##### GIVEN DATA #####

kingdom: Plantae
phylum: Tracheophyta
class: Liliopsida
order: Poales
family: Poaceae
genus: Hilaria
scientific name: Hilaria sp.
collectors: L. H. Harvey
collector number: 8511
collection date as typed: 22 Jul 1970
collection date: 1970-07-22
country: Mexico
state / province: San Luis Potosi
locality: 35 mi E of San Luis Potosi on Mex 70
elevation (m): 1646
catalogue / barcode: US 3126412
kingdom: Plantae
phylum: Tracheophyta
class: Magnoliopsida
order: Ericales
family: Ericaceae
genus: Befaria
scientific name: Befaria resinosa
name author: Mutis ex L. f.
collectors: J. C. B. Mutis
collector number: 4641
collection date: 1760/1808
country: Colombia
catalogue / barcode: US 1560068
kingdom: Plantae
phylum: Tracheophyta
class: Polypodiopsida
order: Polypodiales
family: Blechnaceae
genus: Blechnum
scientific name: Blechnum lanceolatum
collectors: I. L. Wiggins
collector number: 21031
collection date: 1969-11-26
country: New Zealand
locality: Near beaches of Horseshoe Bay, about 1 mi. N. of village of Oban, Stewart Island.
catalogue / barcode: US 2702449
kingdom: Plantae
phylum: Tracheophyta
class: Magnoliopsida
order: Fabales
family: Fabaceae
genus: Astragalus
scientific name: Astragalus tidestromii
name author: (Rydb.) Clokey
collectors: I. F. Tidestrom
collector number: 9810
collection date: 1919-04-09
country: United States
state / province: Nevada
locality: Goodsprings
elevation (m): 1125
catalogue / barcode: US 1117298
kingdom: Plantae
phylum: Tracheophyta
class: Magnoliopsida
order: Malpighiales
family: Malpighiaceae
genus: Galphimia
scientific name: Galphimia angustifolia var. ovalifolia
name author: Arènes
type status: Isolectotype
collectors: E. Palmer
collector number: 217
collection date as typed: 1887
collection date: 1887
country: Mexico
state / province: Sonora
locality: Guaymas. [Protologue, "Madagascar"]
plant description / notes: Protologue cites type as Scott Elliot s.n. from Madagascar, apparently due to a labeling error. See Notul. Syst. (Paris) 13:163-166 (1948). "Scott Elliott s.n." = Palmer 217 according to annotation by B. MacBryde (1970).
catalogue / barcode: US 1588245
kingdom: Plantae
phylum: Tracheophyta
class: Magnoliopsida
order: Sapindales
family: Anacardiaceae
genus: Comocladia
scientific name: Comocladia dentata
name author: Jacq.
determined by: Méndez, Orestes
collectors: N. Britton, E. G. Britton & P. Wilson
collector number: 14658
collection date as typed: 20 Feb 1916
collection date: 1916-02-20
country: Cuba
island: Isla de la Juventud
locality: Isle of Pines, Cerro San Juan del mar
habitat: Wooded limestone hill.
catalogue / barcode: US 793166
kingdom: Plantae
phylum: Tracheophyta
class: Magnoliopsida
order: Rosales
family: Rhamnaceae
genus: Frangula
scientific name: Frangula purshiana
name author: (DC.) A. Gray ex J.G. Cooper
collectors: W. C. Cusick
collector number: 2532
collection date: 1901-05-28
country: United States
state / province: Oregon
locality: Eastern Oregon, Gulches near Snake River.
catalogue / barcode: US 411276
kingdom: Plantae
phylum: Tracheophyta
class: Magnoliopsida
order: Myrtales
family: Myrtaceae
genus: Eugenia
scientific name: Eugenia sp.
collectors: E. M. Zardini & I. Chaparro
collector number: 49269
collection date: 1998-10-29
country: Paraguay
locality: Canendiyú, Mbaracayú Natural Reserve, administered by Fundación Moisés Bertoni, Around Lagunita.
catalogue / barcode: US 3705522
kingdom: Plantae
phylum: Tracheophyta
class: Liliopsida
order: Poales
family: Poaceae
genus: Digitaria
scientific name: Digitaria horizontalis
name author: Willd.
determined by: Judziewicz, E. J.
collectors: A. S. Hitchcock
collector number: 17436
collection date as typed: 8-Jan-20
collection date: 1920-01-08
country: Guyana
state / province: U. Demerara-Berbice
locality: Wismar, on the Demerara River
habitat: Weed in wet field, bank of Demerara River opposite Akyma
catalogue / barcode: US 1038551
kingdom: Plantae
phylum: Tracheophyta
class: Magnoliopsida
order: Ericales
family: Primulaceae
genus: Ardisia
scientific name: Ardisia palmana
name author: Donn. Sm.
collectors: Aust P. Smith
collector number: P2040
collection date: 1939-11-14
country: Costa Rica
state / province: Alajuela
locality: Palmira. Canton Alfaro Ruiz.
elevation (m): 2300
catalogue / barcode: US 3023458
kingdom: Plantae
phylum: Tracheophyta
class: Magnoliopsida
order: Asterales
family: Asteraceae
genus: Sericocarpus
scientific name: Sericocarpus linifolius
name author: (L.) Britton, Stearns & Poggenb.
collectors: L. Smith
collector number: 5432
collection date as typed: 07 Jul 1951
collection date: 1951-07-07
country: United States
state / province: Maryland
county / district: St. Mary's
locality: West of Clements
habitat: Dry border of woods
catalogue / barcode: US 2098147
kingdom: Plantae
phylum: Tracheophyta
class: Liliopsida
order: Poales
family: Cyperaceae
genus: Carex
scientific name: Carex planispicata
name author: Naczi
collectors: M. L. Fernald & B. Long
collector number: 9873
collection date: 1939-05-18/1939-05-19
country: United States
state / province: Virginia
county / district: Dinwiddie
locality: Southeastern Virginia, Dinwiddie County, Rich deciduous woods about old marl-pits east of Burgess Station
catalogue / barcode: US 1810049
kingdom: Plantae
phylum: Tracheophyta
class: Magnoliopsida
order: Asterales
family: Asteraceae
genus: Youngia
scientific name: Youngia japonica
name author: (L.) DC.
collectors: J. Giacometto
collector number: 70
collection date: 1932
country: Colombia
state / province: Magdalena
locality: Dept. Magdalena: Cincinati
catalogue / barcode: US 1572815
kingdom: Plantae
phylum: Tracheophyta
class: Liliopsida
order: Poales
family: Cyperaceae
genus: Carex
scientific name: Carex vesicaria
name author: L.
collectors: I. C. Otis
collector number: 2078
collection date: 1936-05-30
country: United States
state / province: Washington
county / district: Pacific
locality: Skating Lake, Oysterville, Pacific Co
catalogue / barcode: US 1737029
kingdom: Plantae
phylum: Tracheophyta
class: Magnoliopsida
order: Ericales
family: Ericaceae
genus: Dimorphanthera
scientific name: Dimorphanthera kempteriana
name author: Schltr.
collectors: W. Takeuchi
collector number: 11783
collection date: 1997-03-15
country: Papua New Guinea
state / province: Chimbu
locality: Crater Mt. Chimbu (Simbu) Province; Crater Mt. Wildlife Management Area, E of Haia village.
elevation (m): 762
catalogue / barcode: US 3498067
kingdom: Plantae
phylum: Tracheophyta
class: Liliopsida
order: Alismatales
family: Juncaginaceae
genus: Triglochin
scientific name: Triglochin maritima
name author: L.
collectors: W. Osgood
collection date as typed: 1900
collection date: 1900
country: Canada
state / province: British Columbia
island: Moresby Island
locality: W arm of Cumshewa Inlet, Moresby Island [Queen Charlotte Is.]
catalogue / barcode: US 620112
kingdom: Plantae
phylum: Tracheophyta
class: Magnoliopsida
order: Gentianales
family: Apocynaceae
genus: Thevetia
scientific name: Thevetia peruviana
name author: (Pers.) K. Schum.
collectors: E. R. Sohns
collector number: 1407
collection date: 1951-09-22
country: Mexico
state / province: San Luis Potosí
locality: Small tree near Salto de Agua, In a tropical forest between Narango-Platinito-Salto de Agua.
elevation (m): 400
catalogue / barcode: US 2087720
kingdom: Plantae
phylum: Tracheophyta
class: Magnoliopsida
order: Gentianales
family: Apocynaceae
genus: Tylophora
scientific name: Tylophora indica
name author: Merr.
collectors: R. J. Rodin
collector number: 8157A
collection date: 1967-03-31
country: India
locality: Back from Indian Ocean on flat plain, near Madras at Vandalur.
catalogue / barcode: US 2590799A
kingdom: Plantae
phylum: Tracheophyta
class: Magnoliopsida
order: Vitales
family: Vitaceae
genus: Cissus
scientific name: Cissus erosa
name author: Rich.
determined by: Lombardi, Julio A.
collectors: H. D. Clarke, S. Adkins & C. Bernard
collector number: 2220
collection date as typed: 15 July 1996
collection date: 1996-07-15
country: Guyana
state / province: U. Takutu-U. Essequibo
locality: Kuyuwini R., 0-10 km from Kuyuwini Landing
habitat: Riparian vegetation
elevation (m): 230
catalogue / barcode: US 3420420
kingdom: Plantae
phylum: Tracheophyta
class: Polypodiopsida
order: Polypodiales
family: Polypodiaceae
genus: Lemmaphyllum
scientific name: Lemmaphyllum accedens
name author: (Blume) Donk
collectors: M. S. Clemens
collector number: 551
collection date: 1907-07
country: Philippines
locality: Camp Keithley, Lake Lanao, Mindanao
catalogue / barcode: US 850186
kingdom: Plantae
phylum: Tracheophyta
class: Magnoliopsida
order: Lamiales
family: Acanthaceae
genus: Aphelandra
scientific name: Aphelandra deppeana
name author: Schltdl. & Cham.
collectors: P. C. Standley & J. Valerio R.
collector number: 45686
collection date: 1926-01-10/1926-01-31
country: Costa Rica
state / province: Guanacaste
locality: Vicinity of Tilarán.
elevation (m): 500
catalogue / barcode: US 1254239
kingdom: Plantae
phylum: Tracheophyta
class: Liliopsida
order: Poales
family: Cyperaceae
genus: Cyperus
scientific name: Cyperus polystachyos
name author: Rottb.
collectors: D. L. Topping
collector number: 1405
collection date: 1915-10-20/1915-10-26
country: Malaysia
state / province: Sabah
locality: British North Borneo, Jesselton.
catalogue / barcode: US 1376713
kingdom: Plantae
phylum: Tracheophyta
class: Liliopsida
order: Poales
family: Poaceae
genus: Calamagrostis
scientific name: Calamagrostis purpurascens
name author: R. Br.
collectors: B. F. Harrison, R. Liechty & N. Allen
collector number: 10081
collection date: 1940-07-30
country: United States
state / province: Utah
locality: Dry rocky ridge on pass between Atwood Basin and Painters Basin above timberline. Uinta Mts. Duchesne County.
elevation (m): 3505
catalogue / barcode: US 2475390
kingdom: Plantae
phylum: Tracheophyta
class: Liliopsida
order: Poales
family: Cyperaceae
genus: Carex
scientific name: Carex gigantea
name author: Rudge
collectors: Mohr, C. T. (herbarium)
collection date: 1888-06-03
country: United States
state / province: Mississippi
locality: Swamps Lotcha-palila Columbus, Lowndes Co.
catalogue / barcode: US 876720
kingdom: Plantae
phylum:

#####

Reproduce word for word the part of the data that opens with the line containing "genus: Calamagrostis" and runs through the end of the data, including both of those lines.

genus: Calamagrostis
scientific name: Calamagrostis purpurascens
name author: R. Br.
collectors: B. F. Harrison, R. Liechty & N. Allen
collector number: 10081
collection date: 1940-07-30
country: United States
state / province: Utah
locality: Dry rocky ridge on pass between Atwood Basin and Painters Basin above timberline. Uinta Mts. Duchesne County.
elevation (m): 3505
catalogue / barcode: US 2475390
kingdom: Plantae
phylum: Tracheophyta
class: Liliopsida
order: Poales
family: Cyperaceae
genus: Carex
scientific name: Carex gigantea
name author: Rudge
collectors: Mohr, C. T. (herbarium)
collection date: 1888-06-03
country: United States
state / province: Mississippi
locality: Swamps Lotcha-palila Columbus, Lowndes Co.
catalogue / barcode: US 876720
kingdom: Plantae
phylum:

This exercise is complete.